I saw a traveling exhibit of the Negro Leagues Museum for the first time in 2000, and became enamored with it. I had seen Buck O’Neil with his great stories during the Ken Burns “Baseball” special and was always interested in those who came before me. It wasn’t until 2017, when I moved here to Kansas City, that I had my first experience of the actual museum and got the opportunity to meet [museum president] Mr. Bob Kendrick. The first event I attended here in Kansas City, I told Mr. Kendrick, “I don’t want to go into the museum until you can take me on a full tour.” Because he’s one of the great storytellers of our generation. So me and him walked through the museum one day and talked and shared stories, and it only heightened my interest for Negro League baseball. I got a real sense of its importance not just as African-American history but as American history.

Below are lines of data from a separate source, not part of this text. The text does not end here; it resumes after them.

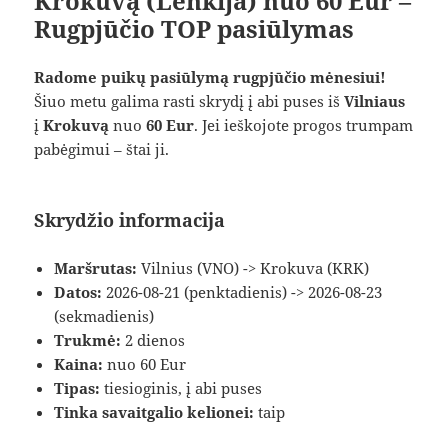
Krokuvą (Lenkija) nuo 60 Eur –
Rugpjūčio TOP pasiūlymas
Radome puikų pasiūlymą rugpjūčio mėnesiui!
Šiuo metu galima rasti skrydį į abi puses iš
Vilniaus
į
Krokuvą
nuo
60 Eur
. Jei ieškojote progos trumpam
pabėgimui – štai ji.
Skrydžio informacija
Maršrutas:
Vilnius (VNO) -> Krokuva (KRK)
Datos:
2026-08-21 (penktadienis) -> 2026-08-23
(sekmadienis)
Trukmė:
2 dienos
Kaina:
nuo 60 Eur
Tipas:
tiesioginis, į abi puses
Tinka savaitgalio kelionei:
taip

The guy I became fascinated with was Rube Foster. He’s the lost guy in Negro League lore. He was a genius. All of these guys get credit for being great, cerebral people of the game. But this guy was way ahead of his time -- not only as the organizer of the league but small ball as we know it. His famous fadeaway pitch showed Christy Mathewson how to throw a screwball. He was a mastermind not only of what it took to be successful on the field but to be the leader of what it took to be organized as a league and be successful off the field.

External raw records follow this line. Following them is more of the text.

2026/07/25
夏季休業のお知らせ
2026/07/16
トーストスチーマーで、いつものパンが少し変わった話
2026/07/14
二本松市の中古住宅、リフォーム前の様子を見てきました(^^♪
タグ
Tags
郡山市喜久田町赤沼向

Where we are located is considered hallowed ground. When you look at the history of Negro Leagues baseball and the African-American culture and community, this is like Gettysburg. It’s a turning-point facility. We look at it that way. To be a stone’s throw across the street from the Paseo YMCA, where the Negro National League was chartered, and to be at historic 18th and Vine, where baseball’s greats met up with entertainment greats, is incredible. To house that history and to start a new history is a special opportunity for myself, our staff and our community.

We embrace what could be the next generation of baseball leaders, and it's important for our kids to understand that message so that, when they play, it’s not just a game, but it’s an opportunity to see how proud of a past we had long before football or the NBA. Baseball was the central sport in the African-American community. It’s a shame that it’s gotten lost in all of the commercialism of youth sports today. We’ve had an opportunity to reach more kids than we initially thought. We’re not trying to recreate the Negro Leagues, but we are trying to reintroduce the sport at a grassroots level, free of the financial burden that has been placed upon the game. If we grow some high-level athletes out of it, great. But we’ve got to grow high-level citizens.

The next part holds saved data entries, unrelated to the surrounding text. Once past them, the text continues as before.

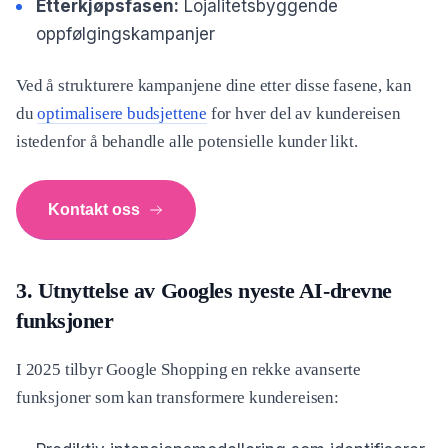
Etterkjøpsfasen:
Lojalitetsbyggende
oppfølgingskampanjer
Ved å strukturere kampanjene dine etter disse fasene, kan
du
optimalisere budsjettene
for hver del av kundereisen
istedenfor å behandle alle potensielle kunder likt.
Kontakt oss
3. Utnyttelse av Googles nyeste AI-drevne
funksjoner
I 2025 tilbyr Google Shopping en rekke avanserte
funksjoner som kan transformere kundereisen:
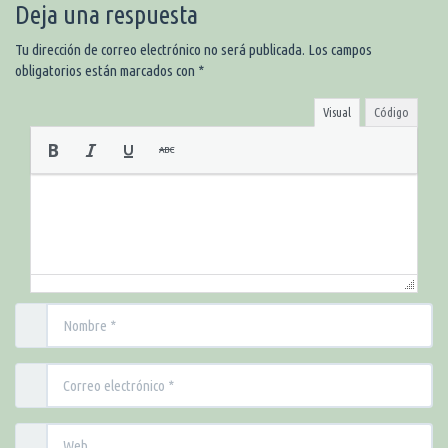
Deja una respuesta
Tu dirección de correo electrónico no será publicada.
Los campos
obligatorios están marcados con
*
Visual
Código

Markus Smith, 15-year-old UYA participant

I was probably five or six years old when I started playing Tee Ball. The field we played on is the one that became the Academy. Four or five years ago, our coach told us they were building something special there and that we’d be able to practice there. When it opened, they had an indoor field and the cages inside, along with the field outside, and it was cool that we were able to use it. Even if it does rain or is cold outside, we’re still able to practice, if we need to, and use that equipment.

I used to play basketball, too, but I’ve started to just focus on baseball. I play third base and pitch, and I catch every so often. I just like how close I am with my team. I like that aspect of baseball more than basketball. We were able to play over 40 games this summer. When we were 12, we were able to travel to Cooperstown, N.Y. That was a really great experience.

The Negro Leagues players are the guy who opened up baseball for people of color. They opened this up, and I’m playing around the same place where [the Kansas City Monarchs] were. I’ve been to the Negro Leagues Baseball Museum often on summer camp trips. There’s this little field that has statues of all the best players. That’s the best part of the museum. It’s so cool to think about how much they must have loved to play the sport, because it wasn’t easy for them. And without them, the game around the world wouldn’t be the same. There wouldn’t be as many African-Americans playing the game.